At times the world feels like a pot boiling at too high a temperature and sputtering angrily over the edges. We stew in stories of fear, division, and the end of things. And yet, this is the exact same world where each of us has sat down to countless suppers laid before us by other hands: from loved ones and strangers alike. Many nights of our lives we have received nourishment from another person who has not asked for evidence that we deserved it or demanded that we align with them in every ideological way before we partake. The poet Joy Harjo points out the grounding nature of shared food when she writes, "The world begins at a kitchen table. No matter what, we must eat to live./The gifts of earth are brought and prepared, set on the table. So it has been since creation, and it will go on."

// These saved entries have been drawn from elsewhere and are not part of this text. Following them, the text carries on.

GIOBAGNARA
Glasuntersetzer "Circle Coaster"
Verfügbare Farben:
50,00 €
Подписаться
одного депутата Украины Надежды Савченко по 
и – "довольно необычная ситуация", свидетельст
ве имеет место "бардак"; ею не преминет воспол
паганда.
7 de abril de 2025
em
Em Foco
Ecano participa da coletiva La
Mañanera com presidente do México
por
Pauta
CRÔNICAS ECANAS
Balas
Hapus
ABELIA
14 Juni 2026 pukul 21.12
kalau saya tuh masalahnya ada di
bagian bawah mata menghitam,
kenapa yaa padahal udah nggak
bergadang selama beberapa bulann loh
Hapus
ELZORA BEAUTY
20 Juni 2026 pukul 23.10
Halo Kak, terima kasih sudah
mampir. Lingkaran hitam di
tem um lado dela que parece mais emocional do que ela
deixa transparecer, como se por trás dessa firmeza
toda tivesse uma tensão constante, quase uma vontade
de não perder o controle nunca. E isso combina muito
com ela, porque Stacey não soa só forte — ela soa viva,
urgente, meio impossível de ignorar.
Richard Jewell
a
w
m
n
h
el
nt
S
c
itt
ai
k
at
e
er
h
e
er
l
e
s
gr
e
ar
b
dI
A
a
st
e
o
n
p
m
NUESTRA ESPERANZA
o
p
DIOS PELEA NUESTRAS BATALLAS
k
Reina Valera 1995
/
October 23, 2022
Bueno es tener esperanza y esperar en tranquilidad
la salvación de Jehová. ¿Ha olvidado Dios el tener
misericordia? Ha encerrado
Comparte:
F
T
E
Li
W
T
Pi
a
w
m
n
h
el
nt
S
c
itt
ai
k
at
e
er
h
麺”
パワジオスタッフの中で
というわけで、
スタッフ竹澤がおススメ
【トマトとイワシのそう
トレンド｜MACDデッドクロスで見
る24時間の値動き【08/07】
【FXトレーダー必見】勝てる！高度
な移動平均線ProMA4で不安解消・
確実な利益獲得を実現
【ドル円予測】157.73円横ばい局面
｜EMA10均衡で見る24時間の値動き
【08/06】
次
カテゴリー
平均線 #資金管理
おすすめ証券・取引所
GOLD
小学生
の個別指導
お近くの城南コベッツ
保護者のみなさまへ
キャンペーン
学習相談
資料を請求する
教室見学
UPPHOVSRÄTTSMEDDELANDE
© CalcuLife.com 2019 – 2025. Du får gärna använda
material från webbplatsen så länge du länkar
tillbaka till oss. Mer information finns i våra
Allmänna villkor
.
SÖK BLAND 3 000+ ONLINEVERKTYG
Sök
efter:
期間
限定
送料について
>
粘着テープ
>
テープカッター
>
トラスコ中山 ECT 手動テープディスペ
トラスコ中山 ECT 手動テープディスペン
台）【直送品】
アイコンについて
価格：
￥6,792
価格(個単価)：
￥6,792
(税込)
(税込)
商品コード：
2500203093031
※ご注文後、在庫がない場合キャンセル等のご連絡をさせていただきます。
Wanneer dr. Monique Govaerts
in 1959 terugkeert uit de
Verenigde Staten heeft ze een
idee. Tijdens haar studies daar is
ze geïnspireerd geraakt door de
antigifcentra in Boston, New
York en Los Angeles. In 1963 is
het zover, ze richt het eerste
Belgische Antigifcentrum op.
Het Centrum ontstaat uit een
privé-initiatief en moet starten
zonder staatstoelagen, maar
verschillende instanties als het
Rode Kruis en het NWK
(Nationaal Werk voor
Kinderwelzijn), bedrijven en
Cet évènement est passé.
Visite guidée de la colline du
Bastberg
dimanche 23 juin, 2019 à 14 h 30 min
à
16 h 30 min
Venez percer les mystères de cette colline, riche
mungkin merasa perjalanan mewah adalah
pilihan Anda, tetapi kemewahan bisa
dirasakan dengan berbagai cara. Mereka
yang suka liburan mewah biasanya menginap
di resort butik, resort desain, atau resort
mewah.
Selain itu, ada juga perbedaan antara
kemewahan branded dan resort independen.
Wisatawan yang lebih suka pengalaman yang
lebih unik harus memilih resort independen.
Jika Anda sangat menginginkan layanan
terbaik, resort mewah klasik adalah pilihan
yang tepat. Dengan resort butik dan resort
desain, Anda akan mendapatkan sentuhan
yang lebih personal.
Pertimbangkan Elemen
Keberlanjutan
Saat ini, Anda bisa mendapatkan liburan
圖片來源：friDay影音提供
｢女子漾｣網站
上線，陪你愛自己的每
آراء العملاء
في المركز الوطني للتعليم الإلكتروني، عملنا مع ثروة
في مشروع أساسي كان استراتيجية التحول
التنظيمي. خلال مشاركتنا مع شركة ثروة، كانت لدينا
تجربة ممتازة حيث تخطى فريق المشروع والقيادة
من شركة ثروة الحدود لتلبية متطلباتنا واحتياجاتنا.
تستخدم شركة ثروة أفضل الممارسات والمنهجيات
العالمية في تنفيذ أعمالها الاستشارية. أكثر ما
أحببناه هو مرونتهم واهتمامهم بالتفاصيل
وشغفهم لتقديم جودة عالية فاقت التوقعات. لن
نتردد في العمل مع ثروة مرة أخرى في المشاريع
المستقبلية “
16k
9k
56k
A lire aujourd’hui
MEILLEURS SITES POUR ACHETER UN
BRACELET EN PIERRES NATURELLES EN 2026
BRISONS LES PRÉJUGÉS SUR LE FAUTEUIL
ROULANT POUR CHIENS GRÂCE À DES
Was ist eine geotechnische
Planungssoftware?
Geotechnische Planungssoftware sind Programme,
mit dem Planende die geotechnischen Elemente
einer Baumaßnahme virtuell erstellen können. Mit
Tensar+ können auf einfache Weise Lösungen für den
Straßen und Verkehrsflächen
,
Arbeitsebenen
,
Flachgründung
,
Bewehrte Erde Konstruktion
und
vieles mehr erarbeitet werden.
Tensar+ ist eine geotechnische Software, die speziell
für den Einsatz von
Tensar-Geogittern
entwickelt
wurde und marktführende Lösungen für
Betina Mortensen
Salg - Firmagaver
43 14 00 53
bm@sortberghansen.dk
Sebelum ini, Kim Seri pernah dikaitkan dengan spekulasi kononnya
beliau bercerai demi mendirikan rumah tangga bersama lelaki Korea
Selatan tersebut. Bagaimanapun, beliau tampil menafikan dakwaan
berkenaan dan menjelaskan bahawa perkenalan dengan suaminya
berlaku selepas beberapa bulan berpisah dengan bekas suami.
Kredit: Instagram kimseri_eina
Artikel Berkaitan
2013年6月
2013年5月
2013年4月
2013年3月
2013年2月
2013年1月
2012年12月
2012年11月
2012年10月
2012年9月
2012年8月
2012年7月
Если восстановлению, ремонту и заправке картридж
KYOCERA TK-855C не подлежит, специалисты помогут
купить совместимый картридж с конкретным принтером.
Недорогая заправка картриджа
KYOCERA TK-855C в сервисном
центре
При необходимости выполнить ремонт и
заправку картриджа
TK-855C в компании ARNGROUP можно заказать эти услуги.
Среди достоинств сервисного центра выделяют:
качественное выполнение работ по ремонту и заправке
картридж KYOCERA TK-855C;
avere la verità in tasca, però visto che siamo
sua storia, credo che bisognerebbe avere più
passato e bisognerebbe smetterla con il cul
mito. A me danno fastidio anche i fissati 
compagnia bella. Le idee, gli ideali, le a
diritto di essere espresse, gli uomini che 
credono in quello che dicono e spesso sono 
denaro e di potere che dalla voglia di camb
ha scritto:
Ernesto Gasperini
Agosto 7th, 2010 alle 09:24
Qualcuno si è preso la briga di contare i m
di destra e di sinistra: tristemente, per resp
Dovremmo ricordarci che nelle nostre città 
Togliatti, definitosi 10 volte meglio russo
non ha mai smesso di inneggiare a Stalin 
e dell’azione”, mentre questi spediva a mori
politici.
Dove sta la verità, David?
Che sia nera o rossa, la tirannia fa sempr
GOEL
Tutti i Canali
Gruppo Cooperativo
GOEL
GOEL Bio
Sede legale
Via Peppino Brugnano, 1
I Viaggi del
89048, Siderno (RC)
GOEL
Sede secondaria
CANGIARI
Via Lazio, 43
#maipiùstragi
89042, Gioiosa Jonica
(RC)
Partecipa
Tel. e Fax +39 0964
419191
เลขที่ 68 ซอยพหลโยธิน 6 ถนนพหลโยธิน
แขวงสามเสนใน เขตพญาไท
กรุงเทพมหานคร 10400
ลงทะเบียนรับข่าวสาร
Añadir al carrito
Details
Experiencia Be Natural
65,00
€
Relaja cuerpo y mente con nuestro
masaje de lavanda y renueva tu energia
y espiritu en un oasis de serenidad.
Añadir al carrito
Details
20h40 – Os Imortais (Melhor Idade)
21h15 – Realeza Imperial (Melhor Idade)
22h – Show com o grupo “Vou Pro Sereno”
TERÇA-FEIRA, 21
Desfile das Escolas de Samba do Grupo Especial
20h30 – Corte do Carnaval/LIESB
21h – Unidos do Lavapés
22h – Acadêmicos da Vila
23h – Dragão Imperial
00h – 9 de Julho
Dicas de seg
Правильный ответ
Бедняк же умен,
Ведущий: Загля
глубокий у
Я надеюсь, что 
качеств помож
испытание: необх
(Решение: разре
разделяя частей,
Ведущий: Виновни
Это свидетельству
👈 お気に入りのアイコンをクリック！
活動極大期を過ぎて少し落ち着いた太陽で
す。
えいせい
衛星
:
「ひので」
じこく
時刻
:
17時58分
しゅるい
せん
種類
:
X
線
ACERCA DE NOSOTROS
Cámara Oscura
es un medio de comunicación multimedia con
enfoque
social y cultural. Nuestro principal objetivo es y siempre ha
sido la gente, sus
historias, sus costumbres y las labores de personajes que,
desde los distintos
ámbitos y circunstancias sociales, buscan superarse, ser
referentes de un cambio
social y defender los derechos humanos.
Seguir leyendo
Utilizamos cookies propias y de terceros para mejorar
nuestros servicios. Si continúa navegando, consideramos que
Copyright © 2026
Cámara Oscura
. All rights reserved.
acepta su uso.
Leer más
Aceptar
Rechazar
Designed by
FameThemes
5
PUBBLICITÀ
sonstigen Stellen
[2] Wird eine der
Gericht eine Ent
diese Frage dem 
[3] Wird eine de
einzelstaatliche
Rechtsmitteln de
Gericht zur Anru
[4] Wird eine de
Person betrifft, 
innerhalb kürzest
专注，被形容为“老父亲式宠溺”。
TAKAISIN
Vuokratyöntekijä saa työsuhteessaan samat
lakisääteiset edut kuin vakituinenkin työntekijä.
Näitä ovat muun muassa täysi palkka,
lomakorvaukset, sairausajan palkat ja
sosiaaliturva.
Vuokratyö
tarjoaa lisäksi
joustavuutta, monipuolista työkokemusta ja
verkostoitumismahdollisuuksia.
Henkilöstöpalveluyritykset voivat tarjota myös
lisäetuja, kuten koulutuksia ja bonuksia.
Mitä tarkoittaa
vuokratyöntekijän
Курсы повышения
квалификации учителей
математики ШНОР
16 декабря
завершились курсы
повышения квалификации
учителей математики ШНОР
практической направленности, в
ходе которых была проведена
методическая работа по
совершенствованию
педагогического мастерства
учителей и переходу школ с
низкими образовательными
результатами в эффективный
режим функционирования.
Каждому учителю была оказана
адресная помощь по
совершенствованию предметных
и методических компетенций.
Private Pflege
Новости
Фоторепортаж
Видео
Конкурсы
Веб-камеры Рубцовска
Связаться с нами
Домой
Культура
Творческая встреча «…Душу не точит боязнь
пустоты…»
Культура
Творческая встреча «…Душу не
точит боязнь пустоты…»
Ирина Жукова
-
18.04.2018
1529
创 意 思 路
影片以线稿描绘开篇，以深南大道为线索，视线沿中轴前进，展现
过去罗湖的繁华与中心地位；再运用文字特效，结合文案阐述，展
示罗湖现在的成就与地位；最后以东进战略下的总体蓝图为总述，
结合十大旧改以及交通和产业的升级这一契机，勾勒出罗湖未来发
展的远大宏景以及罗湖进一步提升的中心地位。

If all things begin at a table, it's not too far of a stretch to imagine that healing and forgiveness can happen there, too. It's not just a place where banter and small talk counteract the disconnectedness of modern life. It's also a place where we can experience the miracle of seeing the "other" as a guest. I wish you many warm and generous gatherings, my friends. ~ Joy
There is a story of a woman running away from tigers. She runs and runs and the tigers are getting closer and closer. When she comes to the edge of a cliff, she sees some vines there, so she climbs down and holds on to the vines. Looking down, she sees that there are tigers below her as well. She then notices that a mouse is gnawing away at the vine to which she is clinging. She also sees a beautiful little bunch of strawberries close to her, growing out of a clump of grass. She looks up and she looks down. She looks at the mouse. Then she just takes a strawberry, puts it in her mouth, and enjoys it thoroughly. Tigers above, tigers below. This is actually the predicament that we are always in, in terms of our birth and death. Each moment is just what it is. It might be the only moment of our life; it might be the only strawberry we'll ever eat. We could get depressed about it, or we could finally appreciate it and delight in the preciousness of every single moment of our life.